NS University of Washington study It enrolled 64 older adults with preclinical Alzheimer’s, 75 of which were determined by spinal taps (results were not shared with participants) and were considered cognitively normal.

Over the course of one year, the researchers analyzed both groups’ driving performance – how often they accelerated and braked aggressively, how often they exceeded or dropped below the speed limit, made sudden movements – and their “driving areas” (number of trips, average distance, unique destinations, night trips). “But now that we have these technologies, can we do this type of research,” said Mrs. Bayat.

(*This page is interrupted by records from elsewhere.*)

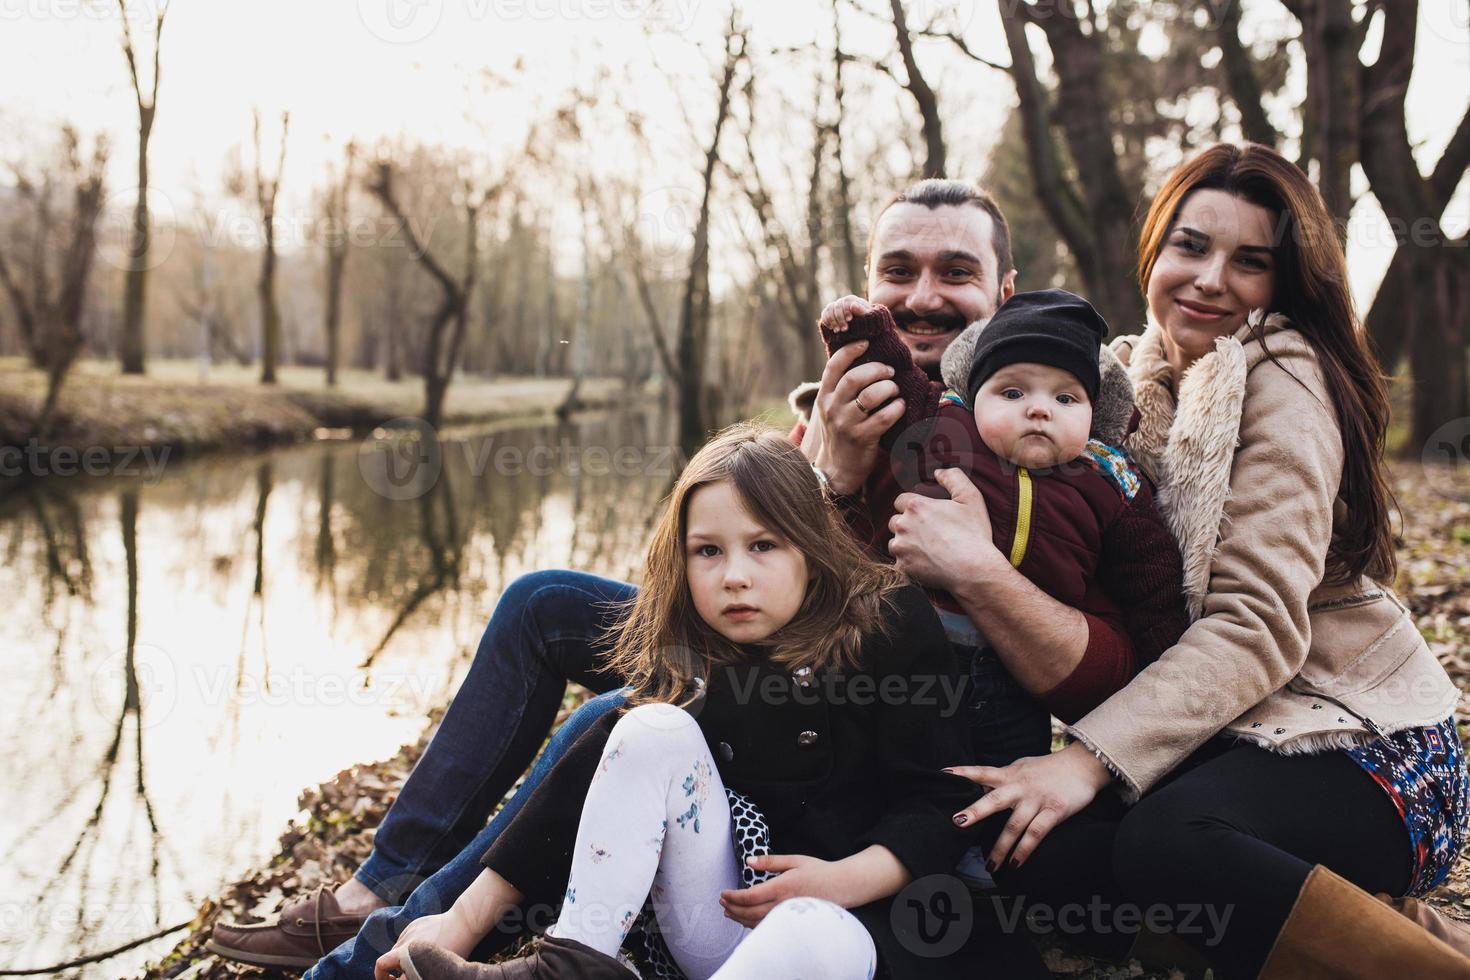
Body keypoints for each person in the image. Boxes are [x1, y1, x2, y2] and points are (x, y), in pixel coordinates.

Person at [207, 179, 1145, 976]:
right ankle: (383, 889)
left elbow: (1084, 650)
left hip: (898, 726)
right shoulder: (835, 408)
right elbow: (757, 569)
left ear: (1005, 290)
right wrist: (833, 474)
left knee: (612, 719)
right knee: (544, 606)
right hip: (771, 674)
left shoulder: (1046, 433)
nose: (924, 295)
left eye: (957, 273)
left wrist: (976, 568)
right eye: (899, 271)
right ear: (868, 286)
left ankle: (390, 944)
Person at [932, 143, 1470, 978]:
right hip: (1227, 743)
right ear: (1155, 251)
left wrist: (1085, 761)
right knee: (1036, 854)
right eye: (1190, 246)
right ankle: (1351, 919)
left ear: (1285, 284)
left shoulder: (1284, 378)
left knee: (1166, 844)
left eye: (1249, 262)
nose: (1210, 279)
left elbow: (1255, 629)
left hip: (1367, 749)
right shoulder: (1135, 387)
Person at [375, 423, 983, 979]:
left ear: (811, 548)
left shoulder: (886, 621)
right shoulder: (700, 649)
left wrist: (841, 881)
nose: (734, 576)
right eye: (708, 551)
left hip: (855, 930)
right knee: (648, 729)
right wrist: (457, 924)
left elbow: (942, 801)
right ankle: (568, 967)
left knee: (812, 931)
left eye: (764, 545)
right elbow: (579, 785)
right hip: (722, 919)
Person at [816, 288, 1189, 735]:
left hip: (1015, 677)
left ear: (1095, 412)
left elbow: (1151, 581)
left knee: (1005, 760)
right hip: (911, 647)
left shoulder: (1112, 482)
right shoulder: (947, 428)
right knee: (903, 750)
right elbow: (895, 379)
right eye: (1011, 391)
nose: (1038, 409)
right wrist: (861, 326)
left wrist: (1164, 663)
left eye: (1066, 399)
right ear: (975, 394)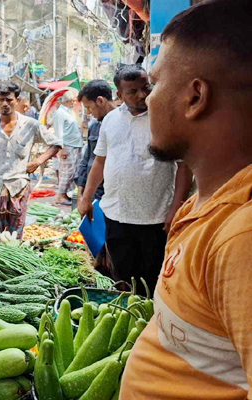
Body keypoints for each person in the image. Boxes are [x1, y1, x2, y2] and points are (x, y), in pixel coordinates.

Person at [122, 1, 252, 398]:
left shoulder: (242, 237)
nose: (147, 99)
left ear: (196, 97)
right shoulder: (209, 208)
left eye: (155, 84)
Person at [78, 64, 193, 291]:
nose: (142, 95)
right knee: (122, 276)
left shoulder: (166, 118)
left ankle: (151, 321)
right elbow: (99, 161)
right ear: (119, 95)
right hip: (116, 215)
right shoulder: (110, 121)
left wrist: (175, 209)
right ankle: (127, 319)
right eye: (133, 92)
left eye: (146, 88)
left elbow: (184, 167)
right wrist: (86, 197)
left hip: (156, 219)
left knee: (154, 279)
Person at [0, 81, 62, 237]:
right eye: (1, 99)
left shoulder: (30, 125)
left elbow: (56, 144)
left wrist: (38, 161)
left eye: (9, 99)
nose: (5, 103)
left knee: (14, 237)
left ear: (16, 100)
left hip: (18, 190)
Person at [76, 80, 115, 201]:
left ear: (100, 101)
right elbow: (86, 159)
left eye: (88, 107)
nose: (88, 112)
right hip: (93, 193)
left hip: (110, 194)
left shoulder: (121, 124)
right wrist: (80, 193)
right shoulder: (94, 127)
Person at [53, 91, 84, 205]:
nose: (74, 103)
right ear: (68, 101)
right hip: (67, 146)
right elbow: (58, 132)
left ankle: (67, 194)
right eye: (73, 101)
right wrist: (61, 149)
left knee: (75, 172)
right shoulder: (60, 113)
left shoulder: (70, 112)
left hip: (76, 145)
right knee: (67, 172)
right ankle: (60, 196)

The study found that driving behavior and age can predict 88 percent of preclinical Alzheimer’s. These findings could spur hiring for clinical trials and allow for interventions — such as an alert when a car is drifting — to help drivers stay on track. In areas with poor public transport (which is most), it can increase the independence of the elderly.

Geriatrician and co-director of the Penn Memory Center, Dr. Jason Karlawish described the work as “provocative” and well-designed. “The results show that tracking a real-world, cognitively intense behavior can detect the earliest, subtle signs of emerging cognitive impairment,” he said in an email.

Similarly, a study analyzing medical records and consumer credit reports It showed that for more than 80,000 Medicare beneficiaries, seniors who were eventually diagnosed with Alzheimer’s disease were significantly more likely to have delayed credit card payments than those who were demographically similar but never received such diagnoses. They were also more likely to have subprime credit scores.